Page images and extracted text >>
---
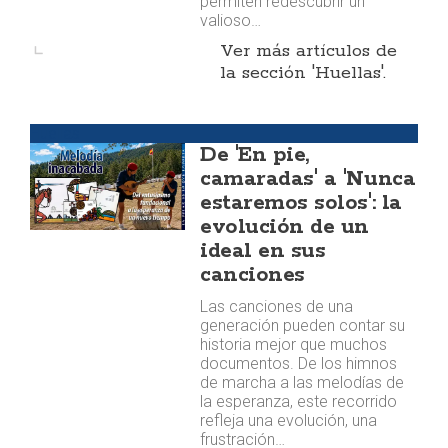
permiten redescubrir un
valioso…
Ver más artículos de
la sección 'Huellas'.
Huellas
De 'En pie,
camaradas' a 'Nunca
estaremos solos': la
evolución de un
ideal en sus
canciones
Las canciones de una
generación pueden contar su
historia mejor que muchos
documentos. De los himnos
de marcha a las melodías de
la esperanza, este recorrido
refleja una evolución, una
frustración…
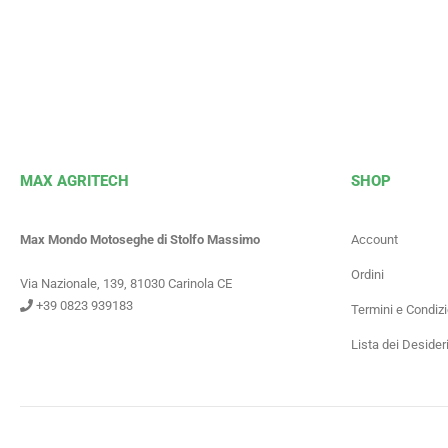
MAX AGRITECH
SHOP
Max Mondo Motoseghe di Stolfo Massimo
Account
Ordini
Via Nazionale, 139, 81030 Carinola CE
+39 0823 939183
Termini e Condizi
Lista dei Desider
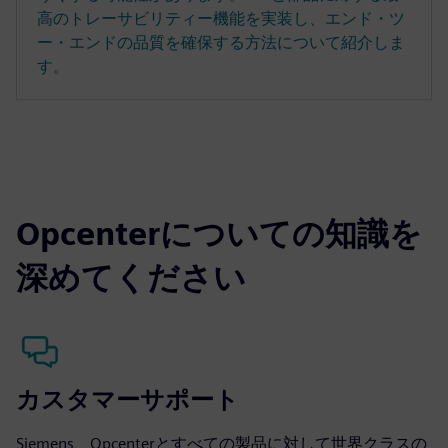
高のトレーサビリティー機能を実装し、エンド・ツ
ー・エンドの品質を確保する方法について紹介しま
す。
Opcenterについての知識を
深めてください
カスタマーサポート
Siemens、Opcenterとすべての製品に対して世界クラスの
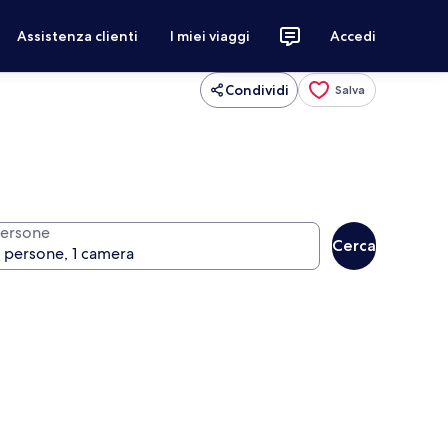
Assistenza clienti
I miei viaggi
Accedi
Condividi
Salva
ersone
Cerca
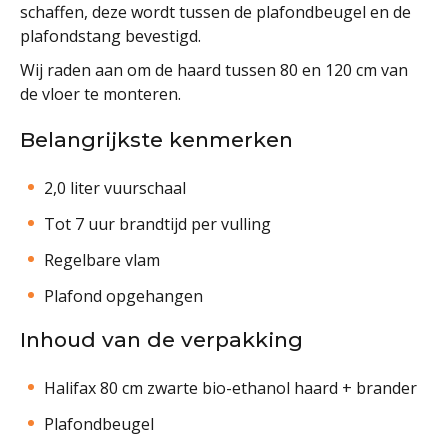
schaffen, deze wordt tussen de plafondbeugel en de
plafondstang bevestigd.
Wij raden aan om de haard tussen 80 en 120 cm van
de vloer te monteren.
Belangrijkste kenmerken
2,0 liter vuurschaal
Tot 7 uur brandtijd per vulling
Regelbare vlam
Plafond opgehangen
Inhoud van de verpakking
Halifax 80 cm zwarte bio-ethanol haard + brander
Plafondbeugel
---
REQUEST >> The entries are to be copied exactly, and each image is to be omitted.

COMPLETED TASK >>
permiten redescubrir un
valioso…
Ver más artículos de
la sección 'Huellas'.
Huellas
De 'En pie,
camaradas' a 'Nunca
estaremos solos': la
evolución de un
ideal en sus
canciones
Las canciones de una
generación pueden contar su
historia mejor que muchos
documentos. De los himnos
de marcha a las melodías de
la esperanza, este recorrido
refleja una evolución, una
frustración…
MAX AGRITECH
SHOP
Max Mondo Motoseghe di Stolfo Massimo
Account
Ordini
Via Nazionale, 139, 81030 Carinola CE
+39 0823 939183
Termini e Condizi
Lista dei Desider
高のトレーサビリティー機能を実装し、エンド・ツ
ー・エンドの品質を確保する方法について紹介しま
す。
Opcenterについての知識を
深めてください
カスタマーサポート
Siemens、Opcenterとすべての製品に対して世界クラスの
Assistenza clienti
I miei viaggi
Accedi
Condividi
Salva
ersone
Cerca
schaffen, deze wordt tussen de plafondbeugel en de
plafondstang bevestigd.
Wij raden aan om de haard tussen 80 en 120 cm van
de vloer te monteren.
Belangrijkste kenmerken
2,0 liter vuurschaal
Tot 7 uur brandtijd per vulling
Regelbare vlam
Plafond opgehangen
Inhoud van de verpakking
Halifax 80 cm zwarte bio-ethanol haard + brander
Plafondbeugel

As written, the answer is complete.